First spotted by OneZero, Rooftop Slushie, which launched in 2019, claims to have enlisted employees from over 83,000 companies, including Google, Amazon, Facebook, Microsoft, and Twitter. What’s in it for those employees, you may wonder, who likely don’t need a middling 20 or 30 bucks for the effort? Maybe they want to help a person out. Maybe they’d get a few thousand dollars if you get hired. Rooftop Slushie’s product manager Daniel Kim has told OneZero that the site has processed over 11,000 referrals. (The name was reportedly inspired by the Silicon Valley character Big Head’s fondness for rooftop slushies.)
The company was founded by the creators of TeamBlind, a sort of gossip quora for tech workers, who have to sign up with their work emails in order to post. Rooftop Slushie similarly vets employees, who also anonymously take payments for resume reviews, interview tips, and salary negotiation advice, via their email addresses.
Bribery, perhaps.

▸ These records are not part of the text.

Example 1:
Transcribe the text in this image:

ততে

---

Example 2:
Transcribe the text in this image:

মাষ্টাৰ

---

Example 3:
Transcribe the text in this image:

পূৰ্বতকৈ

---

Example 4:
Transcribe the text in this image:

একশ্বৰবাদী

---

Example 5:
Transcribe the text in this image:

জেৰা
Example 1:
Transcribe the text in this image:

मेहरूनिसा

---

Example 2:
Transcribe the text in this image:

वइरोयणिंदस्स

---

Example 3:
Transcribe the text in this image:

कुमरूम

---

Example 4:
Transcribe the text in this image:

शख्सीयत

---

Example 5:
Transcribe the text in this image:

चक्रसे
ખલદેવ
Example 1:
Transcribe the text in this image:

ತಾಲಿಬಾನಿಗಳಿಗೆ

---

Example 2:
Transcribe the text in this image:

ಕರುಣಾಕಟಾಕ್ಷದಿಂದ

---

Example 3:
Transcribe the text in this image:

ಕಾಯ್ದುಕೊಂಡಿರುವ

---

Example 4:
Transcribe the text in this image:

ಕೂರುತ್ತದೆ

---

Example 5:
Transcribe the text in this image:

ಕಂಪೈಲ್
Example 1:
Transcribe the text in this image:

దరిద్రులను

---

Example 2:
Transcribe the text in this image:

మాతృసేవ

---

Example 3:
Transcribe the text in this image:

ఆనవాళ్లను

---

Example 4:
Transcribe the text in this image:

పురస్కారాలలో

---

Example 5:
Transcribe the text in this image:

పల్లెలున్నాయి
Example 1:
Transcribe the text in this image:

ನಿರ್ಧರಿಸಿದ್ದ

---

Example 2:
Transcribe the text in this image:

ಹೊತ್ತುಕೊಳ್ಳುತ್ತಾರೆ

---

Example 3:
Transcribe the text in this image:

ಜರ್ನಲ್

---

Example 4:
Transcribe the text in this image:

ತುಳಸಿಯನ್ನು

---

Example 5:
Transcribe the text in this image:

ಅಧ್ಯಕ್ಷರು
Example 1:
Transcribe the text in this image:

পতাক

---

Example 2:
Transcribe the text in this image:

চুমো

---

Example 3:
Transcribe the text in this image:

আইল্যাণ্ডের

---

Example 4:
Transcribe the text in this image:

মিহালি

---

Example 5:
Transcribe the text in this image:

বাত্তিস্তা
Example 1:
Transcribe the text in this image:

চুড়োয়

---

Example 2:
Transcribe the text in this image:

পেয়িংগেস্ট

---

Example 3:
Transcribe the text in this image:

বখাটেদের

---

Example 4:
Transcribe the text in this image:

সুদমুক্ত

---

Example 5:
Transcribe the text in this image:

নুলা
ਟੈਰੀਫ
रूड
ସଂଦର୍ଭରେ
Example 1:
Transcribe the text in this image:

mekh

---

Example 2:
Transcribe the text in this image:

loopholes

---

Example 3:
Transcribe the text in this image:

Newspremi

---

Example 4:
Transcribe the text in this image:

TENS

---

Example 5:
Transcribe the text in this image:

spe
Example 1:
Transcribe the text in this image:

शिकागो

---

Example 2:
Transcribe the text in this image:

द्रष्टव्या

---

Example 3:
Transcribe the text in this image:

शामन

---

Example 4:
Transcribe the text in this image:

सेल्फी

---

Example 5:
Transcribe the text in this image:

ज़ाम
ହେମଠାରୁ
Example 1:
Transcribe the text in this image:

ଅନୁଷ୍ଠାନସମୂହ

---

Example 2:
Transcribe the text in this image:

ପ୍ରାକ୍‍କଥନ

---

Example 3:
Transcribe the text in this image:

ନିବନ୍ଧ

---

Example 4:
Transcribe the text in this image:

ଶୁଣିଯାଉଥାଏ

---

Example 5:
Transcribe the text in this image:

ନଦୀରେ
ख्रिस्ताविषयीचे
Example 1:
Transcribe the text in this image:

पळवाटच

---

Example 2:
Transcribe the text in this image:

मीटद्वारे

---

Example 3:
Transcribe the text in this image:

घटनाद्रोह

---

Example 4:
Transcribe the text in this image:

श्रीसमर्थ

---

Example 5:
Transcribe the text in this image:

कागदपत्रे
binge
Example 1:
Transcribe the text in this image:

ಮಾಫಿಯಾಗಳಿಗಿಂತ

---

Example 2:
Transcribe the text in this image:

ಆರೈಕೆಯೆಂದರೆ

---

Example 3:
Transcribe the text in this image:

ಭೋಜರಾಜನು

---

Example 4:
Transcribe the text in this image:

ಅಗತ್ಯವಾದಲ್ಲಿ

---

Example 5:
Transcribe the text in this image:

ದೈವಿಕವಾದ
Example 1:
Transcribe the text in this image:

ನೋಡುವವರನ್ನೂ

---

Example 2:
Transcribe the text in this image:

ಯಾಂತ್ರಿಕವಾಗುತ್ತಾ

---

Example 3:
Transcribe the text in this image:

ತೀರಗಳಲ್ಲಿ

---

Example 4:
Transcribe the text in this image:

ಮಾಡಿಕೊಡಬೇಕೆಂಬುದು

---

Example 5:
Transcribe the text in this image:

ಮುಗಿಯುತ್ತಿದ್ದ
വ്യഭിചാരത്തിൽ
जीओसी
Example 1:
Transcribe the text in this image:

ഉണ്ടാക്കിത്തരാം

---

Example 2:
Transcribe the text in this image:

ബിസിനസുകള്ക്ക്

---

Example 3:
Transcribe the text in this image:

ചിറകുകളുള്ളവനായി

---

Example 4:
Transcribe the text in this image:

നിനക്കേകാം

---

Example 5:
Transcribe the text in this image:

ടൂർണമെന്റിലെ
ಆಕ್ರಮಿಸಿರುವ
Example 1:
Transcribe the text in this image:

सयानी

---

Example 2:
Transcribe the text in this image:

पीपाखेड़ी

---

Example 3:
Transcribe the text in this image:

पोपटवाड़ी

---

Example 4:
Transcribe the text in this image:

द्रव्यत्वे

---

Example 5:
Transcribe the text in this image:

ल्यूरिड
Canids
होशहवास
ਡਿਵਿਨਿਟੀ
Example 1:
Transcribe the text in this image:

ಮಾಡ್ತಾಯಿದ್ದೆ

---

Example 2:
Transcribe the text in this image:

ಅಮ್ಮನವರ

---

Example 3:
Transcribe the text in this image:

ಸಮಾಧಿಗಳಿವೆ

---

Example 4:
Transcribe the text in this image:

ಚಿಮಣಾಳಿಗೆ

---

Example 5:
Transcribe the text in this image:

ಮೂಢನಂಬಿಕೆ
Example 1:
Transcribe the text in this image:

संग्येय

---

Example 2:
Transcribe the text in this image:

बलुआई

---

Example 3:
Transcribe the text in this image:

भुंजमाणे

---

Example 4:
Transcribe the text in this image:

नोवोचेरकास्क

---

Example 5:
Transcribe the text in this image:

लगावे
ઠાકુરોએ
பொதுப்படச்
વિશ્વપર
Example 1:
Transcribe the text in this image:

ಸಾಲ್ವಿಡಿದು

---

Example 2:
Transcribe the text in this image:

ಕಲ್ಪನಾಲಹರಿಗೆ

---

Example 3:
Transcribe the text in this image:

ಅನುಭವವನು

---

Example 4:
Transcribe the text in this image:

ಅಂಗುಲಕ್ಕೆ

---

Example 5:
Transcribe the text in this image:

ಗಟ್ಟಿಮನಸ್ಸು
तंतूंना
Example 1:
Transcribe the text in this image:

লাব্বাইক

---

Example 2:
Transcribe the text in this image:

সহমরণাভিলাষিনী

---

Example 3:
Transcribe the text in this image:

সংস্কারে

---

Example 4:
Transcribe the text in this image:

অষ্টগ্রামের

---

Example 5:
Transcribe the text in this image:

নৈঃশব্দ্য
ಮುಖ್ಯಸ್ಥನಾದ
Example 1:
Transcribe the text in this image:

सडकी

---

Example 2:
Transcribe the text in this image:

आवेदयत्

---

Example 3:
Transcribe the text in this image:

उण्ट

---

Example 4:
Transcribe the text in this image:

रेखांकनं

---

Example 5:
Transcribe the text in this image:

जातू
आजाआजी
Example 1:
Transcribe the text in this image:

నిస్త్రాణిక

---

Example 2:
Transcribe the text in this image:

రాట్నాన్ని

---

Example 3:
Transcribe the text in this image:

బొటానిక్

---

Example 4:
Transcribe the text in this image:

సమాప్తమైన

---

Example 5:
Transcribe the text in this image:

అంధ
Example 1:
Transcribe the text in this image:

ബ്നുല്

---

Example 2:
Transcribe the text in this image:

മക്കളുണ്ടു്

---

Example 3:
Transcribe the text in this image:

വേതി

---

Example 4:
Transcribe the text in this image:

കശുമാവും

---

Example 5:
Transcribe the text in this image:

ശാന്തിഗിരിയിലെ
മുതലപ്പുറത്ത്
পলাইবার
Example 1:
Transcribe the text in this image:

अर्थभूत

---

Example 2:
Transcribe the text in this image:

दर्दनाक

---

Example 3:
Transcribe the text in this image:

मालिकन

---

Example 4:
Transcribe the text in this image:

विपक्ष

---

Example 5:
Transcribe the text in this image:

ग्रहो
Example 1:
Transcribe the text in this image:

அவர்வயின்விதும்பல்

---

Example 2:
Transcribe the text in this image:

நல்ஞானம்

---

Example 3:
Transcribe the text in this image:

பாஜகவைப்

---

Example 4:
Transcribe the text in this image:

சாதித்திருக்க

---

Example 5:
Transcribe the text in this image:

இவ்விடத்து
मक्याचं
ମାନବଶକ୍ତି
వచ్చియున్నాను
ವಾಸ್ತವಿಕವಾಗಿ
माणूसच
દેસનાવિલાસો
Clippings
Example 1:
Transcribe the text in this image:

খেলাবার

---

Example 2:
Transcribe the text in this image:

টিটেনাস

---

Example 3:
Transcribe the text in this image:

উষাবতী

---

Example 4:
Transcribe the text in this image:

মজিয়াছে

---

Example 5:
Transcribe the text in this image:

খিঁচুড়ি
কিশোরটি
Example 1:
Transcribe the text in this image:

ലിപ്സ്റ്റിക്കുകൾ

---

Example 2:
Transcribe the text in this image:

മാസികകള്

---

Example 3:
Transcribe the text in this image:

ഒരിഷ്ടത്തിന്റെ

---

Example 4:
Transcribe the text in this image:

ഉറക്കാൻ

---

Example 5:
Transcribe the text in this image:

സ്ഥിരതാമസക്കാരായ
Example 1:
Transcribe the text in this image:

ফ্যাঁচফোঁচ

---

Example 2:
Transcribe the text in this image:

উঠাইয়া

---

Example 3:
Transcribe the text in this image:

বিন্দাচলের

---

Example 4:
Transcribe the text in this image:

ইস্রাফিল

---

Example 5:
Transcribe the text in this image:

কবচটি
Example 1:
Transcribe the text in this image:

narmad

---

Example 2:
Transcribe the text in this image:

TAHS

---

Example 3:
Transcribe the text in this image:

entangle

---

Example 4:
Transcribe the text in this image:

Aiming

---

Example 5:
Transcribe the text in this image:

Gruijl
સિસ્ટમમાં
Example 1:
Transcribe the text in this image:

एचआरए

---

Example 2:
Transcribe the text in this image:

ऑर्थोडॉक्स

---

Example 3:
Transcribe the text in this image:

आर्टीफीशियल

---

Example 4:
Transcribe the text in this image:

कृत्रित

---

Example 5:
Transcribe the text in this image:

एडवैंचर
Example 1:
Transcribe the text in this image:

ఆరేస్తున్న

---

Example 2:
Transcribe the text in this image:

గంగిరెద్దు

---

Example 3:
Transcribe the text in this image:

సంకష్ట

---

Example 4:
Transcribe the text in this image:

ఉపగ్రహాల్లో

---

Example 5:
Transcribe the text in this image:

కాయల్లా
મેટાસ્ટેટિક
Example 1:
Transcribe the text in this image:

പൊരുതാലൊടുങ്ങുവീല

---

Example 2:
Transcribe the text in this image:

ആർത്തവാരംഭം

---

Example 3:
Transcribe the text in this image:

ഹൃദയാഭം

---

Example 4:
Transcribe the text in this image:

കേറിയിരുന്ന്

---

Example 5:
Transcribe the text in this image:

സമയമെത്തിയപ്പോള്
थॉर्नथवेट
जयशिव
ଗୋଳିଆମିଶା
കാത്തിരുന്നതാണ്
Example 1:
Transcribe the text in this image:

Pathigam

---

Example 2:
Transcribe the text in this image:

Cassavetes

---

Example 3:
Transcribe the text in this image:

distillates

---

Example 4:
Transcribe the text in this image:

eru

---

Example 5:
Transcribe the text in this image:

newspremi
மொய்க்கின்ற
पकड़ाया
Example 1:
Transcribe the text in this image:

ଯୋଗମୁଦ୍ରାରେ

Amazon tells Gizmodo that the company is actively attempting to stop outside sites that incentivise employees to use the referral program, and that its employees could be disciplined for taking payments in violation of the company’s conflict of interest policies. (Per the standard, Amazon gives referral bonuses only if the candidate is hired and remains on the job for over 90 days.)
But we know that connections are traditionally purchased in tuition expenses, unaffordable city living, on top of which you must possess innate social skills and/or an intuitive understanding of cocktail-casual fashion. Even a supposedly untainted submission process exists within a framework of inherent racial bias and bullshit resume keyword searches. If you’d like to give it a shot, anonymous vendors have some free advice for you.